# Pinarello F4:13 Team Model



## BianchPaul (Mar 2, 2006)

I have just come back from my LBS (Velo, Brisbane, Qld, Australia) where they just unwrapped the Caisse D'Epargne F4:13 frame. Has anyone got any photos of this frame built up, if you do it would be good to see them!

Cheers


----------



## steiger1 (Mar 15, 2006)

Go to the second page of this thread in the german TOUR magazine forum:

http://forum.tour-magazin.de/showthread.php?t=75123


----------



## jeffreyg (Nov 23, 2005)

I kind of like the one from last year that was rebadged as as opera better

http://www.riogrande.co.jp/05/x_pradera.html 

but this one is pretty sexy too.


----------



## triple b (Jan 11, 2006)

Very nice. I have an all carbon colored(no blue or red) F4:13.


----------



## steiger1 (Mar 15, 2006)

F4:13 2007:


----------



## 40dave (Oct 20, 2005)

*Photos*

Fantastic looking photographs of the new F4:13.
Where did you get those.
My personnal favorite has to be the red-black with a touch of white.
Look very much like the Caisse d'Epargne team.
Really tempting to change my 2005 Dogma FP (blue and black) for one of those.
Anxious to see the rest of the line (Dogma FP and Paris FP Carbon)
Thanks for the photos.


----------



## steiger1 (Mar 15, 2006)

The pics are from an Austrian Pinarello Dealer (I am Austrian), who has joined a dealer meeting at Treviso.

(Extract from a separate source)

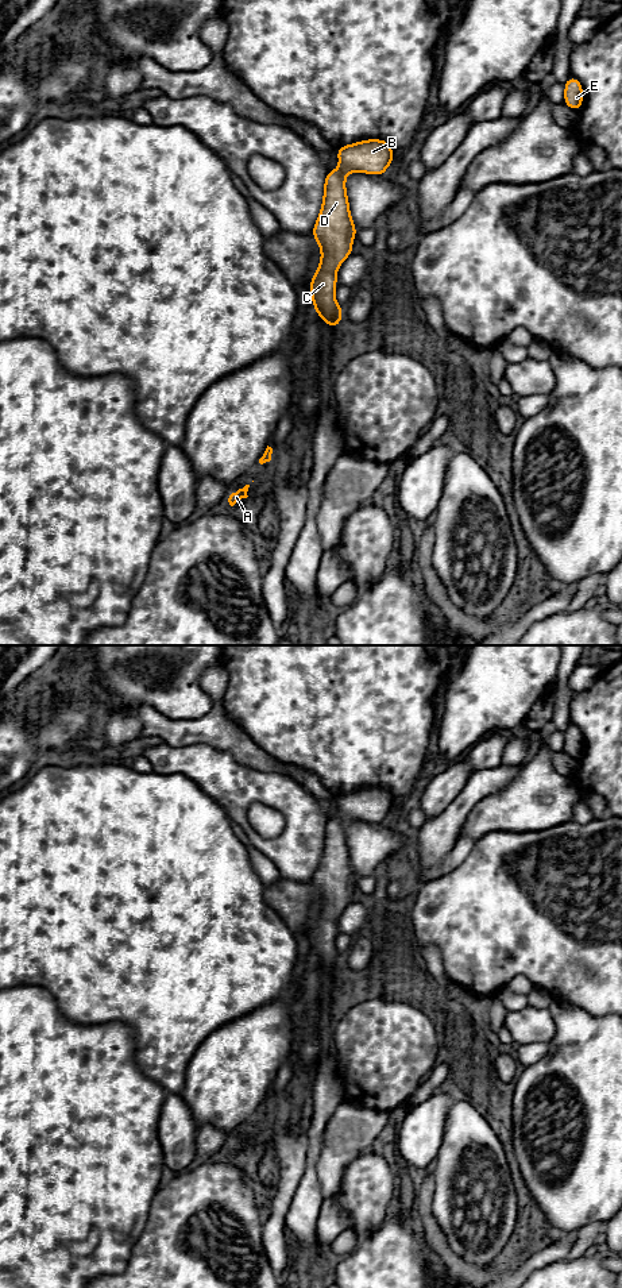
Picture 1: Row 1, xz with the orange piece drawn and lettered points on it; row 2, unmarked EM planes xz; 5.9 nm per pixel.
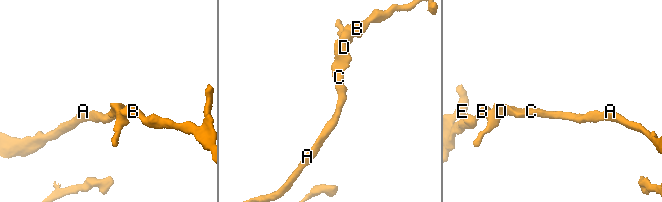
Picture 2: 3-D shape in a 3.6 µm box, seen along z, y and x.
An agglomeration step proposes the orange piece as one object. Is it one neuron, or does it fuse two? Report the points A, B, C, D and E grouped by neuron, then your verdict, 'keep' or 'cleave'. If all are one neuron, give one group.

It´s a little bit tricky if you don´t understand German, but try this:

http://radcenter.magix.net/

THen click the little white arrow (a white triangle) in order to see the second page, then click there

"Pinarellopräsentation ... 
Treviso 15.07.2006" 

Enjoy 50 nice pictures!


----------



## BianchPaul (Mar 2, 2006)

*Cant bring the slide show up!*

I clicked onto the link, and went to the second page then tried the the Pinarello link. It appears that nothing is happening, do you need a password to view the pictures.

Thanks in Advance.:thumbsup:


----------



## steiger1 (Mar 15, 2006)

Should work without problems or passwords. Probably click the second line, the word "treviso".


or try this

http://radcenter.magix.net/userwebs...act=2&alb_id=B9038700174511DBB2C121DC507A133A


edit: I´m sorry, but obviosly the homepage doesn´t want us to get directly to the foto-show. the link leads to the startpage.


----------



## jeffreyg (Nov 23, 2005)

I opened it in google's German to English translator. I couldn't click on indvidual pictures but I could watch the entire slide show just fine. Thanks for the post.


----------



## BianchPaul (Mar 2, 2006)

Sorry for being behind the times, but how do I get Google german translator up so I can open the slide show up.


----------



## jeffreyg (Nov 23, 2005)

*Google translator*

Just type the web address of the page you want to translate where it says " translate web page", pick the languages you want, and then click on translate.

http://www.google.com/language_tools?hl=en

good luck!


----------